It is funny how the right wing in the US gets up and beats its breast about the glories of private enterprise and how Obama is going to "socialize" medicine. As usual, when people shout the loudest, it is to cover up the fact that reality is running the other way. Here's a bit from
an interesting article in Salon by Daniel Gross on private health care insurers in the US:
The system of employer-provided health care coverage is crumbling before our eyes, and for more Americans—and for more American insurance companies—government-funded health care is all that separates them from financial disaster. A Gallup poll found that the percentage of Americans who say they get their health insurance from an employer has fallen from 58.9 percent in January 2008 to 56.5 percent in May 2009, while the percentage who get it from the government (Medicare, Medicaid, VA benefits) has jumped from 26.5 percent to 29 percent. (The rest purchase it on their own.) But this poll understates the case. About 17 percent of payroll jobs today are government jobs. Crunch the numbers, and it's more like 39 percent getting insurance from government sources (public programs and public-sector jobs) and about 47 percent from private-sector jobs.

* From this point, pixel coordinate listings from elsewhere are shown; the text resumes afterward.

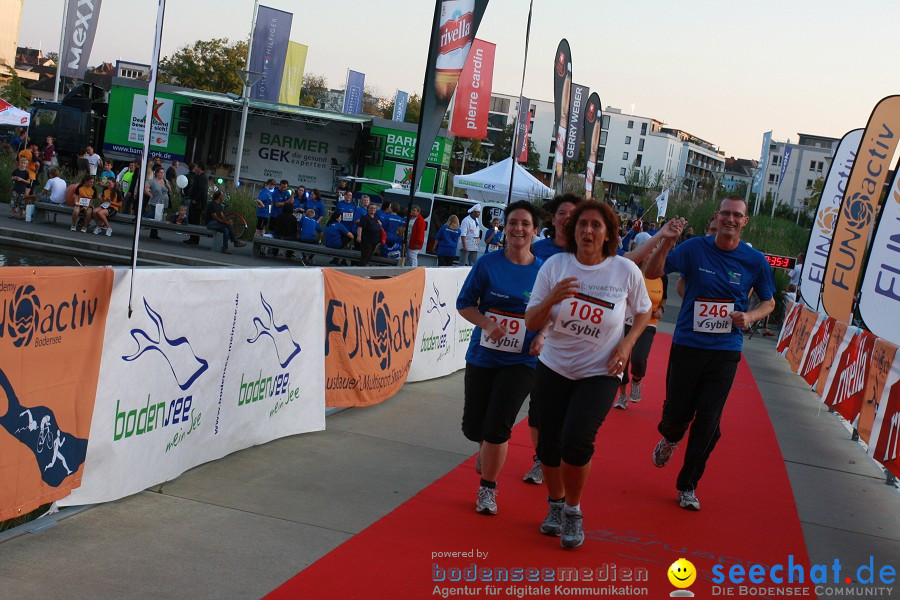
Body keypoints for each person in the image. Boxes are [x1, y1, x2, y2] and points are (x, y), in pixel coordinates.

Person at [524, 200, 656, 548]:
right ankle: (554, 503)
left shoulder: (625, 270)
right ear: (572, 230)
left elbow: (644, 311)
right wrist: (553, 296)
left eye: (596, 225)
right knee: (549, 445)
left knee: (577, 439)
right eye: (582, 224)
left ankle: (572, 510)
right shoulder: (555, 266)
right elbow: (531, 321)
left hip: (601, 370)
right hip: (555, 366)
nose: (587, 231)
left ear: (608, 233)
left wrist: (626, 345)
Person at [644, 195, 775, 511]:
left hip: (725, 350)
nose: (731, 219)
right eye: (726, 213)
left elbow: (769, 302)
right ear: (718, 216)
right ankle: (670, 437)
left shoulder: (755, 261)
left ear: (745, 221)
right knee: (677, 415)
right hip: (688, 345)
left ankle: (688, 485)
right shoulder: (694, 249)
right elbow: (651, 272)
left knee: (708, 423)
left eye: (737, 215)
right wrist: (665, 244)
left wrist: (750, 317)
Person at [456, 200, 545, 516]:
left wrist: (543, 336)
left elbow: (553, 313)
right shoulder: (488, 264)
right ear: (504, 228)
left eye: (525, 223)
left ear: (535, 230)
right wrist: (488, 324)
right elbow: (465, 304)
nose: (518, 228)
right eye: (512, 223)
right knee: (474, 427)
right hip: (483, 356)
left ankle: (487, 490)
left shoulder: (543, 270)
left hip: (521, 362)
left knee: (498, 426)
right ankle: (485, 446)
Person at [525, 193, 582, 485]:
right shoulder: (538, 249)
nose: (567, 218)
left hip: (565, 342)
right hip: (529, 333)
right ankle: (534, 456)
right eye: (562, 213)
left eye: (574, 214)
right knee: (530, 406)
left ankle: (548, 458)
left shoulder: (585, 254)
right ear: (553, 218)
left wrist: (661, 236)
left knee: (553, 409)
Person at [613, 234, 668, 409]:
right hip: (626, 320)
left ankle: (637, 380)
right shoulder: (631, 271)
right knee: (622, 359)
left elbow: (664, 298)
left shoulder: (661, 275)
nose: (651, 254)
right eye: (649, 250)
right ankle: (622, 396)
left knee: (639, 359)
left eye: (655, 251)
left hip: (649, 323)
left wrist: (661, 309)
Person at [185, 162, 208, 245]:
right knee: (192, 219)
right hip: (196, 201)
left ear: (200, 167)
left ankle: (194, 239)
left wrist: (196, 199)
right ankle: (193, 238)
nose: (195, 168)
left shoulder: (202, 177)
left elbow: (202, 190)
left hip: (197, 203)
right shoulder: (200, 176)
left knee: (194, 220)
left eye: (197, 167)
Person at [145, 166, 171, 240]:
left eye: (163, 172)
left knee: (159, 218)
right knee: (155, 217)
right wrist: (150, 195)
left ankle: (155, 232)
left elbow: (170, 191)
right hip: (155, 202)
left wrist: (169, 187)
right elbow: (146, 188)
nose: (162, 174)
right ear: (156, 173)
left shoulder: (166, 181)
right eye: (161, 172)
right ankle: (153, 233)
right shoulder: (152, 181)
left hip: (164, 203)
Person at [356, 201, 383, 266]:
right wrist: (359, 236)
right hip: (367, 240)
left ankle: (362, 268)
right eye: (371, 208)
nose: (373, 209)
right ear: (368, 209)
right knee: (365, 256)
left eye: (374, 208)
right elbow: (360, 227)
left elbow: (379, 224)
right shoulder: (365, 218)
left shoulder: (376, 217)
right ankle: (360, 270)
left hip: (375, 240)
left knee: (369, 256)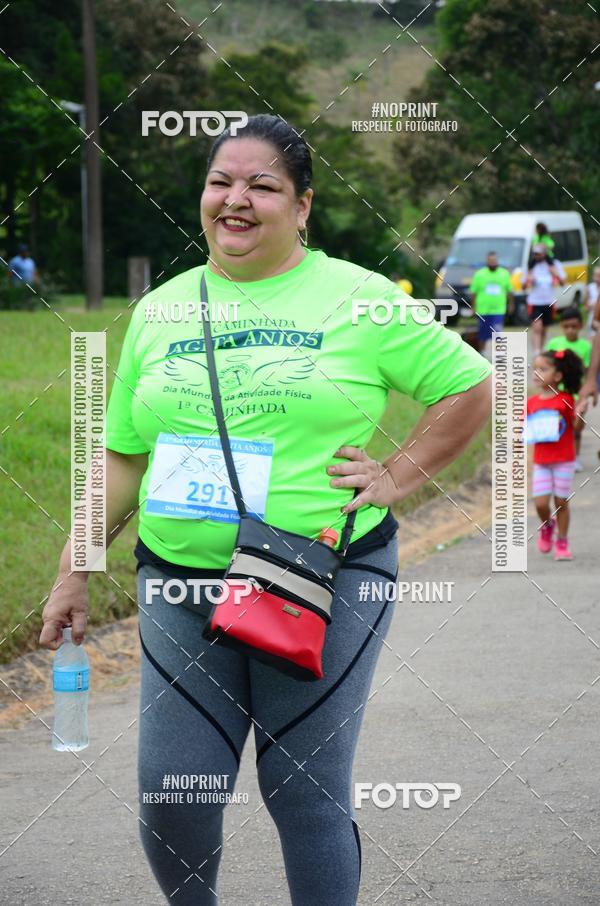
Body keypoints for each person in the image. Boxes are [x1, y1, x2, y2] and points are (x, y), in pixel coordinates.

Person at [39, 114, 492, 906]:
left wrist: (397, 474)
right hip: (179, 579)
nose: (235, 199)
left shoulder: (359, 297)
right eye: (222, 181)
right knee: (171, 794)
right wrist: (73, 569)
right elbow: (122, 455)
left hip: (318, 575)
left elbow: (472, 385)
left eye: (262, 185)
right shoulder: (163, 308)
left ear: (303, 205)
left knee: (302, 789)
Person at [527, 348, 584, 560]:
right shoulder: (530, 403)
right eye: (535, 369)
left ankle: (562, 541)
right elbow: (525, 429)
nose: (536, 373)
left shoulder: (565, 399)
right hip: (542, 461)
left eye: (543, 369)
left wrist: (581, 415)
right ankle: (547, 525)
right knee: (541, 503)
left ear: (558, 376)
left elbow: (576, 428)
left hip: (564, 460)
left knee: (561, 502)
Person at [545, 307, 591, 470]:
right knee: (557, 425)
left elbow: (588, 372)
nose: (570, 330)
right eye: (566, 326)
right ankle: (556, 457)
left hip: (577, 393)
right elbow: (547, 367)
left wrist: (587, 394)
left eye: (574, 326)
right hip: (557, 393)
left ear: (581, 325)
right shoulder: (554, 344)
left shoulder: (586, 346)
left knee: (577, 426)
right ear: (561, 327)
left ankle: (574, 457)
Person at [468, 251, 512, 357]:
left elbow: (509, 291)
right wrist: (473, 307)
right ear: (487, 262)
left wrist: (511, 304)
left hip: (498, 310)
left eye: (494, 261)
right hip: (483, 310)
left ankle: (500, 354)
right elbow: (473, 292)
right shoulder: (479, 274)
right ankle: (481, 353)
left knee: (497, 330)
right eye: (490, 261)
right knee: (483, 333)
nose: (493, 263)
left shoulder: (504, 273)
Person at [526, 243, 565, 356]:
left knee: (544, 328)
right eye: (535, 254)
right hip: (534, 301)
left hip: (549, 301)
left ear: (544, 253)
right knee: (537, 326)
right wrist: (529, 279)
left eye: (539, 254)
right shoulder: (530, 266)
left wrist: (555, 273)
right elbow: (523, 285)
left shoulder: (555, 264)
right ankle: (536, 352)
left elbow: (563, 283)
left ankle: (541, 349)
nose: (536, 256)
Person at [584, 265, 600, 336]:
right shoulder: (590, 288)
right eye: (595, 275)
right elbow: (586, 308)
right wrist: (589, 306)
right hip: (592, 318)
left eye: (599, 276)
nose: (597, 278)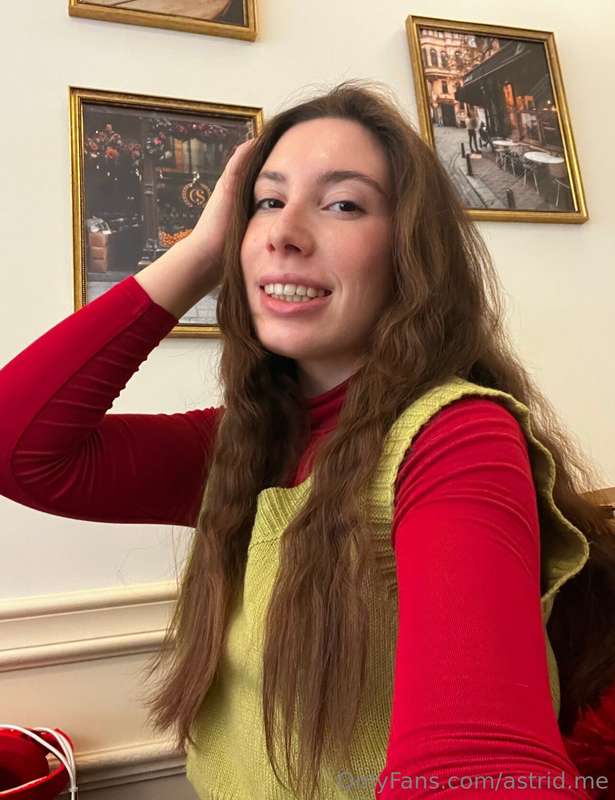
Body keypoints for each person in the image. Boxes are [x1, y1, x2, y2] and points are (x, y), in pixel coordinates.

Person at [1, 80, 614, 800]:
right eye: (266, 202)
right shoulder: (242, 441)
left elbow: (476, 764)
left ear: (410, 253)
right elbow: (19, 449)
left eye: (343, 205)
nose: (282, 233)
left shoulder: (456, 439)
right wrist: (202, 251)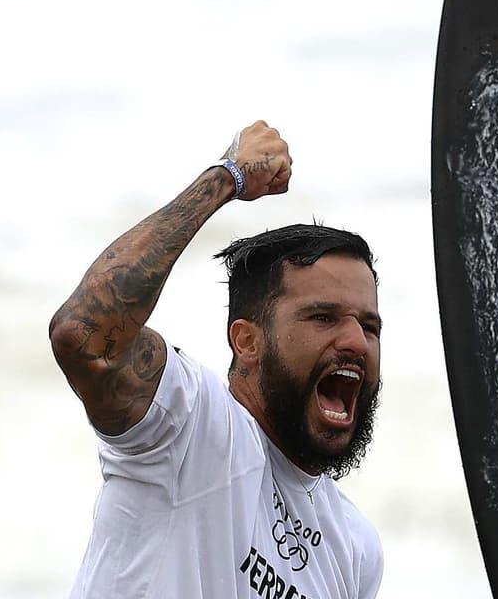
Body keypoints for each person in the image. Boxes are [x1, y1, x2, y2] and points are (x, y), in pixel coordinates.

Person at [49, 121, 384, 598]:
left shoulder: (354, 547)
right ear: (247, 342)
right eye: (323, 317)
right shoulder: (190, 427)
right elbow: (85, 335)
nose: (356, 342)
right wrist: (227, 178)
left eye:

Simply by doing nothing, we're slowly nationalizing health care.
The other sad truth about US health care is that it is a two-tier system. Those on the government payroll get gold-plated health care, while those employed by private businesses get a second-class system:
The declining numbers aren't simply a function of job loss. A Bureau of Labor Statistics study released this week found that in March 2009, only about 70 percent of private-sector workers had access to employer-provided medical care benefits, "and only 25 percent of the lowest wage earners—those with average hourly wages in the lowest 10 percent of all private industry wages—had such access." Note the difference in the data between the public and private sectors. For government workers, 88 percent have access, and the participation rate is high. For private-sector workers, 71 percent have access, and the participation rate is lower. What accounts for the difference? It's unclear. But at least for single employees, the government picks up more of the tab (90 percent, compared with 80 percent for private sector jobs). For family coverage, the split is the same, 70-30, in both the public and private sectors.
So those on the right who boast about private health care simply haven't bothered to look at the facts. The system is a disaster. Daniel Gross argues that the private health care industry would be on the ropes except for the fact that public health care is growing:
In fact, there's pretty good evidence that government spending is all that stands between the struggling insurers and complete disaster. Look through the insurers' earnings reports, and you'll see that a portion of the loss in commercial business has been offset by growth in Medicare and Medicaid programs.
When what you say doesn't match with reality, that is called "delusional". For eight years under Bush the US was delusional. Obama is trying to fix the system, but those who are delusional simply won't put up with that. They believe private health care is working just fine. They can't be bothered with facts.